**INPUT RECORDS:**
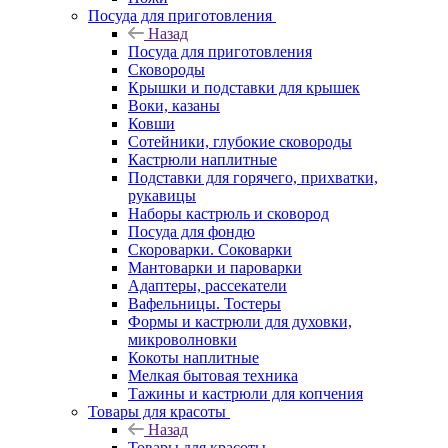
Посуда для приготовления
Назад
Посуда для приготовления
Сковороды
Крышки и подставки для крышек
Воки, казаны
Ковши
Сотейники, глубокие сковороды
Кастрюли наплитные
Подставки для горячего, прихватки,
рукавицы
Наборы кастрюль и сковород
Посуда для фондю
Скороварки. Соковарки
Мантоварки и пароварки
Адаптеры, рассекатели
Вафельницы. Тостеры
Формы и кастрюли для духовки,
микроволновки
Кокоты наплитные
Мелкая бытовая техника
Тажины и кастрюли для копчения
Товары для красоты
Назад
Товары для красоты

**WHAT YOU HAVE TO DO:**
Pictures are not part of the copy. Return every record exactly.

**ANSWER BOX:**
Посуда для приготовления
Назад
Посуда для приготовления
Сковороды
Крышки и подставки для крышек
Воки, казаны
Ковши
Сотейники, глубокие сковороды
Кастрюли наплитные
Подставки для горячего, прихватки,
рукавицы
Наборы кастрюль и сковород
Посуда для фондю
Скороварки. Соковарки
Мантоварки и пароварки
Адаптеры, рассекатели
Вафельницы. Тостеры
Формы и кастрюли для духовки,
микроволновки
Кокоты наплитные
Мелкая бытовая техника
Тажины и кастрюли для копчения
Товары для красоты
Назад
Товары для красоты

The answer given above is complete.